* RECORDS
###

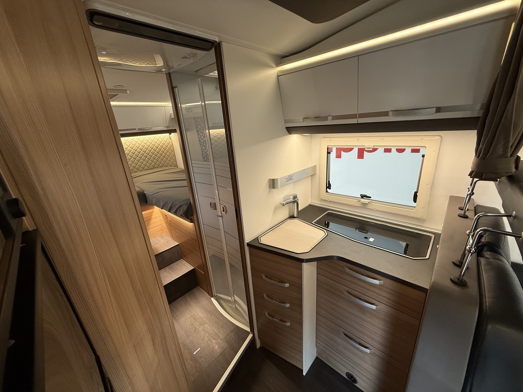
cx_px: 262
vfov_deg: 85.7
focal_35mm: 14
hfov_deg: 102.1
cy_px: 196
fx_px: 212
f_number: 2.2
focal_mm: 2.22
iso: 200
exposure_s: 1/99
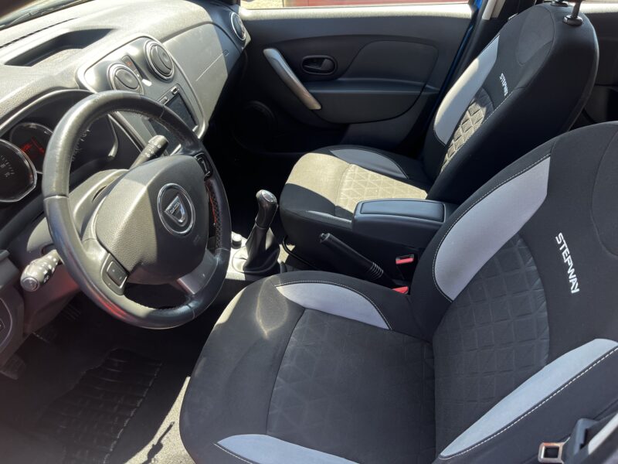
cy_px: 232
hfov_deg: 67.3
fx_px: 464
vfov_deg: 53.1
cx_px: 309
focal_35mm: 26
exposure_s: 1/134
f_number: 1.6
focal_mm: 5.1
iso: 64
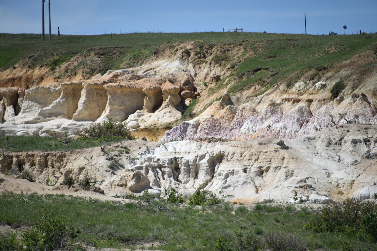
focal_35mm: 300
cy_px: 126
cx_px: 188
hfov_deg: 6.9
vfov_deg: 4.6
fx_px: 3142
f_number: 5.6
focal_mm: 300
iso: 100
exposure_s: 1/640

###

* ACTIVITY
Starting at the line containing "focal_35mm: 14", output every remaining line of the records above exactly, the last one included. Nothing else belongs in the output, and no pictures either.

* RESPONSE FOR THIS EXERCISE
focal_35mm: 14
hfov_deg: 102.1
cy_px: 196
fx_px: 212
f_number: 2.2
focal_mm: 2.22
iso: 200
exposure_s: 1/99
cy_px: 232
hfov_deg: 67.3
fx_px: 464
vfov_deg: 53.1
cx_px: 309
focal_35mm: 26
exposure_s: 1/134
f_number: 1.6
focal_mm: 5.1
iso: 64
focal_35mm: 300
cy_px: 126
cx_px: 188
hfov_deg: 6.9
vfov_deg: 4.6
fx_px: 3142
f_number: 5.6
focal_mm: 300
iso: 100
exposure_s: 1/640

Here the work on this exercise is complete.